Мы сидели в маленьком круглом скверике, куда нас загнал нестерпимый полуденный зной. Там было гораздо прохладнее, чем на улице, где камни мостовой и плиты тротуаров, пронизанные отвесными лучами июльского солнца, жгли подошву ноги, а стены зданий казались раскаленными. Кроме того, и мелкая горячая пыль не проникала туда сквозь сплошную ограду из густых, старых лип и раскидистых каштанов, похожих с длинными, торчащими кверху розовыми цветами на гигантские царственные люстры. Резвая нарядная детвора наполняла сквер. Подростки играли в серсо и веревочку, гонялись друг за другом или попарно с важным видом ходили, обнявшись, скорыми шагами по дорожкам. Меньшие играли в "краски", в "барыня прислала сто рублей" и в "короля". Наконец самые маленькие копошились на большой куче желтого теплого песка, лепя из него гречишники и куличи. Няньки и бонны, собравшись кучками, судачили про своих господ, а гувернантки сидели на скамеечках, прямые, как палки, углубленные в чтение или работу.

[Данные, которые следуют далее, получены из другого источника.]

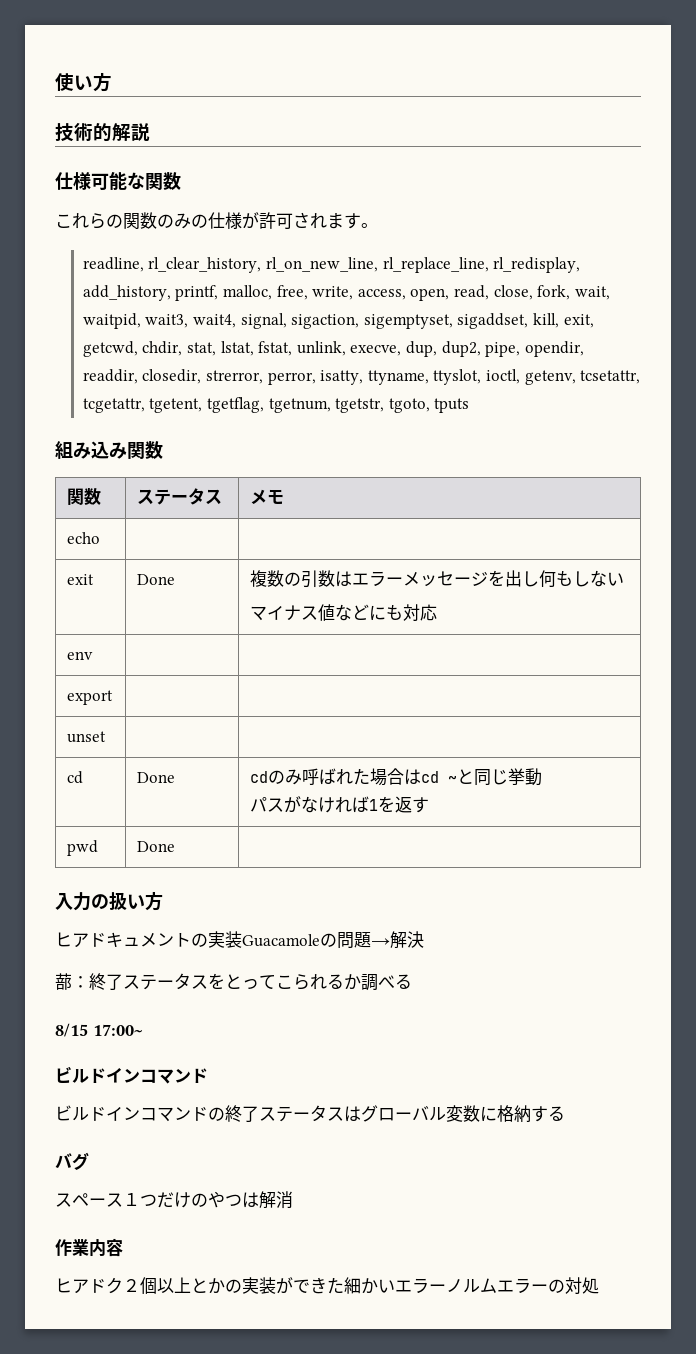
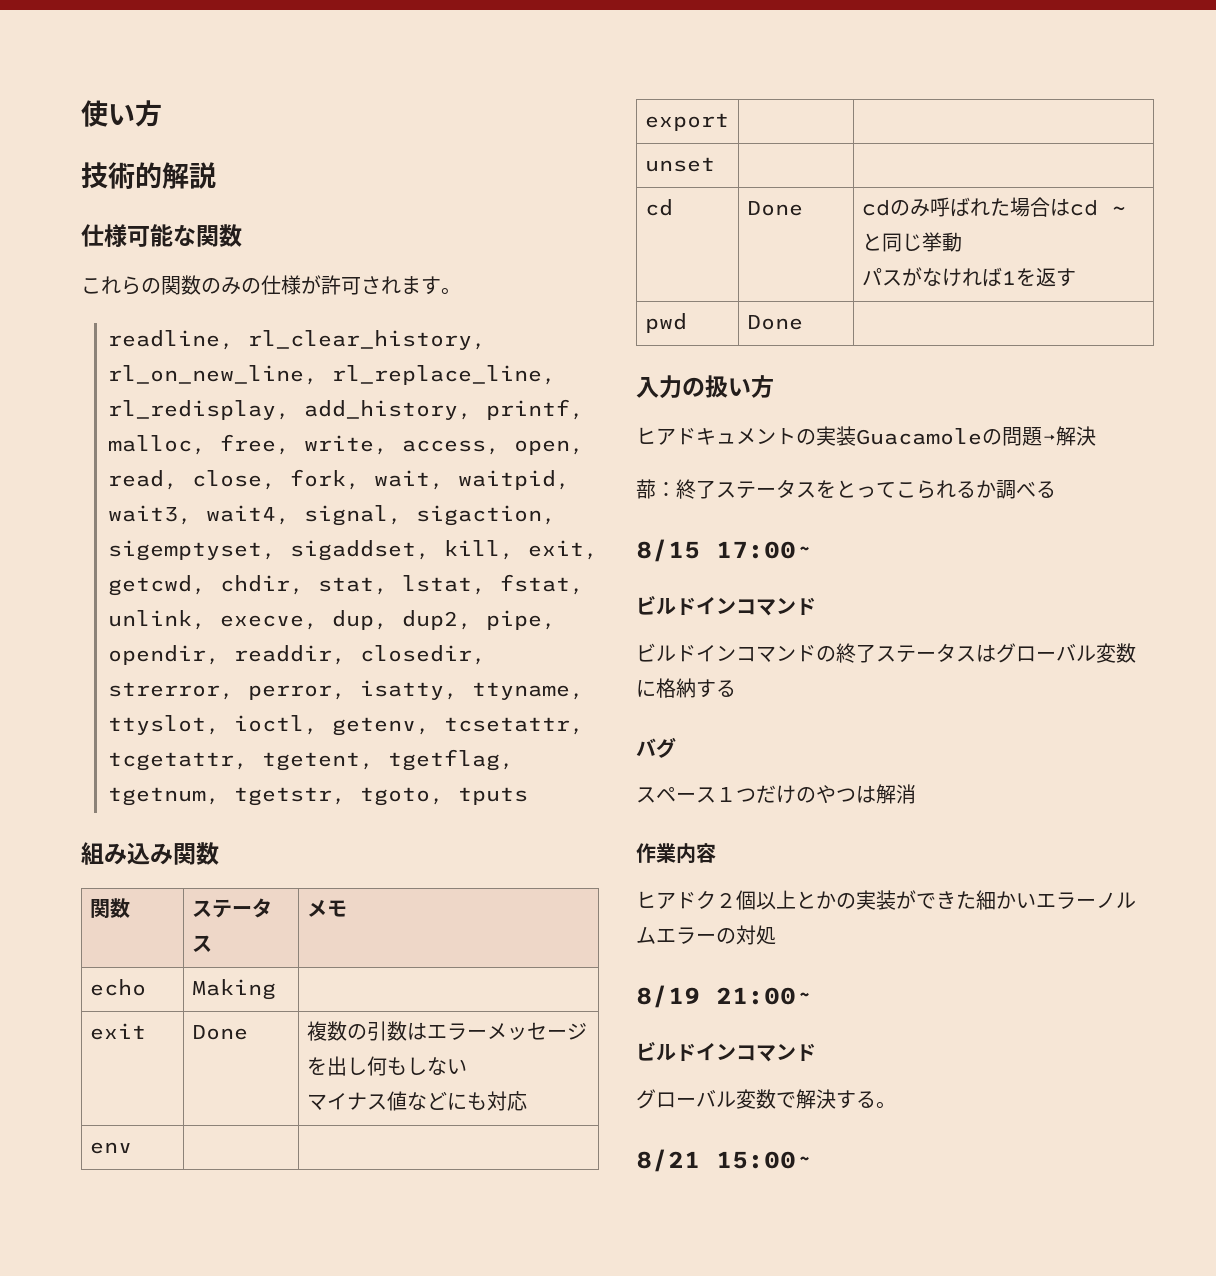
(101, 538) none -> [191,979,276,1000] Making
(599, 1285) none -> [636,985,812,1008] [636,1042,816,1062] [636,1089,896,1109] [636,1149,812,1172] // 8/19 21:00~ // ビルドインコマンド // グローバル変数で解決する。 // 8/21 15:00~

Вдруг детвора побросала свои развлечения и стала пристально смотреть по направлению входной калитки. Мы тоже обернулись туда. Рослый бородатый мужик катил перед собою кресло, в котором сидело жалкое, беспомощное существо: мальчик лет восемнадцати - двадцати, с рыхлым, бледным лицом, с отвисшими губами, красными, толстыми и мокрыми, и со взглядом идиота. Бородатый мужик провез кресло мимо нас и скрылся за поворотом дорожки. Я заметил, как тряслась во все стороны огромная остроконечная голова слабоумного и как она при каждом толчке то падала на плечи, то бессильно опускалась вниз.

- Ах, бедный, бедный человек! - произнес тихо мой спутник.

В его словах мне послышалось такое глубокое и такое истинное сочувствие, что я невольно посмотрел на него с изумлением. Я знал Зимина давно: это был добродушный, сильный, мужественный и веселый человек. Он служил в одном из полков, расположенных в нашем городе. Говоря по правде, я не ожидал от него такого неподдельного сострадания к чужому несчастию.

- Бедный-то он, конечно, бедный, но какой же он человек? - возразил я, желая вызвать Зимина на разговор.

- Почему же вы отказываете ему в этом? - спросил, в свою очередь, Зимин.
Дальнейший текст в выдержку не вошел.